==== Extracted data ====

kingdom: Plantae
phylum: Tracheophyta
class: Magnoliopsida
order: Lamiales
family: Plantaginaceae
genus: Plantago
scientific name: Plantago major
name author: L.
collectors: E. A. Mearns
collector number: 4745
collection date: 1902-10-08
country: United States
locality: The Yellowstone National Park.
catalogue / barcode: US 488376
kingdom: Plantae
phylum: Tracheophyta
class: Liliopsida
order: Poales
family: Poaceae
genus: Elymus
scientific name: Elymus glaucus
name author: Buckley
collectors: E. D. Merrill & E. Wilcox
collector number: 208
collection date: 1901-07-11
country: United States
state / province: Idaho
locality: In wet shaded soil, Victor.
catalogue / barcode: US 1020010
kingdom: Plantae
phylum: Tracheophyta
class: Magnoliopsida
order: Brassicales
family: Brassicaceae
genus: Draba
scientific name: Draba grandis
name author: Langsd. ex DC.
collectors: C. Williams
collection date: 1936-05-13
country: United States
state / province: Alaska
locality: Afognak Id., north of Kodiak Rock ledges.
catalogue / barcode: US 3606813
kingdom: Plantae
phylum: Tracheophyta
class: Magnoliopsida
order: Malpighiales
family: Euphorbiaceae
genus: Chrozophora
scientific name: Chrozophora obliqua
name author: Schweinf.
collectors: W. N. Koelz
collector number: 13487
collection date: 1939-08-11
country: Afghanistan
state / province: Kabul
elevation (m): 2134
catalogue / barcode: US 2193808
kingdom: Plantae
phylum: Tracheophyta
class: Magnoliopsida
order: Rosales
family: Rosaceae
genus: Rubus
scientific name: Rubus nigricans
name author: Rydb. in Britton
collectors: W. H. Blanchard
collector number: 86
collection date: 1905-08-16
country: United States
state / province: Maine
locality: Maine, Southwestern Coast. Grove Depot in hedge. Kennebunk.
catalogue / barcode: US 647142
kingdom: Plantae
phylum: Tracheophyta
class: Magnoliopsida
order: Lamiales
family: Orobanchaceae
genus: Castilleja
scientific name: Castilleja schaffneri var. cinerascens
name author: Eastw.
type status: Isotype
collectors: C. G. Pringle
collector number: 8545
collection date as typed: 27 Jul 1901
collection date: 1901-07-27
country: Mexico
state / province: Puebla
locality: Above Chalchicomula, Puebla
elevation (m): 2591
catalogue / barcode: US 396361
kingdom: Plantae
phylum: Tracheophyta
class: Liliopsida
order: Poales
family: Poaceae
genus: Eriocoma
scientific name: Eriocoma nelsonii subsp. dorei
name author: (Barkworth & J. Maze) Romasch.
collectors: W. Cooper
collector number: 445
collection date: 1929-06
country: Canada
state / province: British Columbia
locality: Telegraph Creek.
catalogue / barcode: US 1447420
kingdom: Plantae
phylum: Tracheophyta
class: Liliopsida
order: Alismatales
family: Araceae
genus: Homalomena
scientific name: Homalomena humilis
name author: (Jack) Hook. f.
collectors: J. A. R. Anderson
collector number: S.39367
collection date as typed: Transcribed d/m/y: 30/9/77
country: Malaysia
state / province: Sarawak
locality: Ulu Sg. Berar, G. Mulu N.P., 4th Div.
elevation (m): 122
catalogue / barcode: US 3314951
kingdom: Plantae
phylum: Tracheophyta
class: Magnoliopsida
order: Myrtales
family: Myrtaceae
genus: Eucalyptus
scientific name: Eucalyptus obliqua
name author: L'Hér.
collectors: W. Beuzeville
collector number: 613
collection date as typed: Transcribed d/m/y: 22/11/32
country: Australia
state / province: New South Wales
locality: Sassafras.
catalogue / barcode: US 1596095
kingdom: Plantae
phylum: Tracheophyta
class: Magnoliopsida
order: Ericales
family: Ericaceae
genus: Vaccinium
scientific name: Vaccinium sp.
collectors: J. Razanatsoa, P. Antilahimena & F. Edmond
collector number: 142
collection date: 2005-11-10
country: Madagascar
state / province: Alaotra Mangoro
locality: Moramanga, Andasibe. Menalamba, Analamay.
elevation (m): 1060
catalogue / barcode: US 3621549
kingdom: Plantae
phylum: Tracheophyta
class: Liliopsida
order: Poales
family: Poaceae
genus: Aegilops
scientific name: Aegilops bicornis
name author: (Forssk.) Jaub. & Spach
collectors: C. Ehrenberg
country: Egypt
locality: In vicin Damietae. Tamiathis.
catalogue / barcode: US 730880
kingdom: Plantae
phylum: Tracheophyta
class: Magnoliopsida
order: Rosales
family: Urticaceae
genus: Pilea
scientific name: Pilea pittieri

====

▶ **Problem to solve**
Return all of the rows above, keeping every line unchanged and in the same order.

▶ **Solution for this problem**
kingdom: Plantae
phylum: Tracheophyta
class: Magnoliopsida
order: Lamiales
family: Plantaginaceae
genus: Plantago
scientific name: Plantago major
name author: L.
collectors: E. A. Mearns
collector number: 4745
collection date: 1902-10-08
country: United States
locality: The Yellowstone National Park.
catalogue / barcode: US 488376
kingdom: Plantae
phylum: Tracheophyta
class: Liliopsida
order: Poales
family: Poaceae
genus: Elymus
scientific name: Elymus glaucus
name author: Buckley
collectors: E. D. Merrill & E. Wilcox
collector number: 208
collection date: 1901-07-11
country: United States
state / province: Idaho
locality: In wet shaded soil, Victor.
catalogue / barcode: US 1020010
kingdom: Plantae
phylum: Tracheophyta
class: Magnoliopsida
order: Brassicales
family: Brassicaceae
genus: Draba
scientific name: Draba grandis
name author: Langsd. ex DC.
collectors: C. Williams
collection date: 1936-05-13
country: United States
state / province: Alaska
locality: Afognak Id., north of Kodiak Rock ledges.
catalogue / barcode: US 3606813
kingdom: Plantae
phylum: Tracheophyta
class: Magnoliopsida
order: Malpighiales
family: Euphorbiaceae
genus: Chrozophora
scientific name: Chrozophora obliqua
name author: Schweinf.
collectors: W. N. Koelz
collector number: 13487
collection date: 1939-08-11
country: Afghanistan
state / province: Kabul
elevation (m): 2134
catalogue / barcode: US 2193808
kingdom: Plantae
phylum: Tracheophyta
class: Magnoliopsida
order: Rosales
family: Rosaceae
genus: Rubus
scientific name: Rubus nigricans
name author: Rydb. in Britton
collectors: W. H. Blanchard
collector number: 86
collection date: 1905-08-16
country: United States
state / province: Maine
locality: Maine, Southwestern Coast. Grove Depot in hedge. Kennebunk.
catalogue / barcode: US 647142
kingdom: Plantae
phylum: Tracheophyta
class: Magnoliopsida
order: Lamiales
family: Orobanchaceae
genus: Castilleja
scientific name: Castilleja schaffneri var. cinerascens
name author: Eastw.
type status: Isotype
collectors: C. G. Pringle
collector number: 8545
collection date as typed: 27 Jul 1901
collection date: 1901-07-27
country: Mexico
state / province: Puebla
locality: Above Chalchicomula, Puebla
elevation (m): 2591
catalogue / barcode: US 396361
kingdom: Plantae
phylum: Tracheophyta
class: Liliopsida
order: Poales
family: Poaceae
genus: Eriocoma
scientific name: Eriocoma nelsonii subsp. dorei
name author: (Barkworth & J. Maze) Romasch.
collectors: W. Cooper
collector number: 445
collection date: 1929-06
country: Canada
state / province: British Columbia
locality: Telegraph Creek.
catalogue / barcode: US 1447420
kingdom: Plantae
phylum: Tracheophyta
class: Liliopsida
order: Alismatales
family: Araceae
genus: Homalomena
scientific name: Homalomena humilis
name author: (Jack) Hook. f.
collectors: J. A. R. Anderson
collector number: S.39367
collection date as typed: Transcribed d/m/y: 30/9/77
country: Malaysia
state / province: Sarawak
locality: Ulu Sg. Berar, G. Mulu N.P., 4th Div.
elevation (m): 122
catalogue / barcode: US 3314951
kingdom: Plantae
phylum: Tracheophyta
class: Magnoliopsida
order: Myrtales
family: Myrtaceae
genus: Eucalyptus
scientific name: Eucalyptus obliqua
name author: L'Hér.
collectors: W. Beuzeville
collector number: 613
collection date as typed: Transcribed d/m/y: 22/11/32
country: Australia
state / province: New South Wales
locality: Sassafras.
catalogue / barcode: US 1596095
kingdom: Plantae
phylum: Tracheophyta
class: Magnoliopsida
order: Ericales
family: Ericaceae
genus: Vaccinium
scientific name: Vaccinium sp.
collectors: J. Razanatsoa, P. Antilahimena & F. Edmond
collector number: 142
collection date: 2005-11-10
country: Madagascar
state / province: Alaotra Mangoro
locality: Moramanga, Andasibe. Menalamba, Analamay.
elevation (m): 1060
catalogue / barcode: US 3621549
kingdom: Plantae
phylum: Tracheophyta
class: Liliopsida
order: Poales
family: Poaceae
genus: Aegilops
scientific name: Aegilops bicornis
name author: (Forssk.) Jaub. & Spach
collectors: C. Ehrenberg
country: Egypt
locality: In vicin Damietae. Tamiathis.
catalogue / barcode: US 730880
kingdom: Plantae
phylum: Tracheophyta
class: Magnoliopsida
order: Rosales
family: Urticaceae
genus: Pilea
scientific name: Pilea pittieri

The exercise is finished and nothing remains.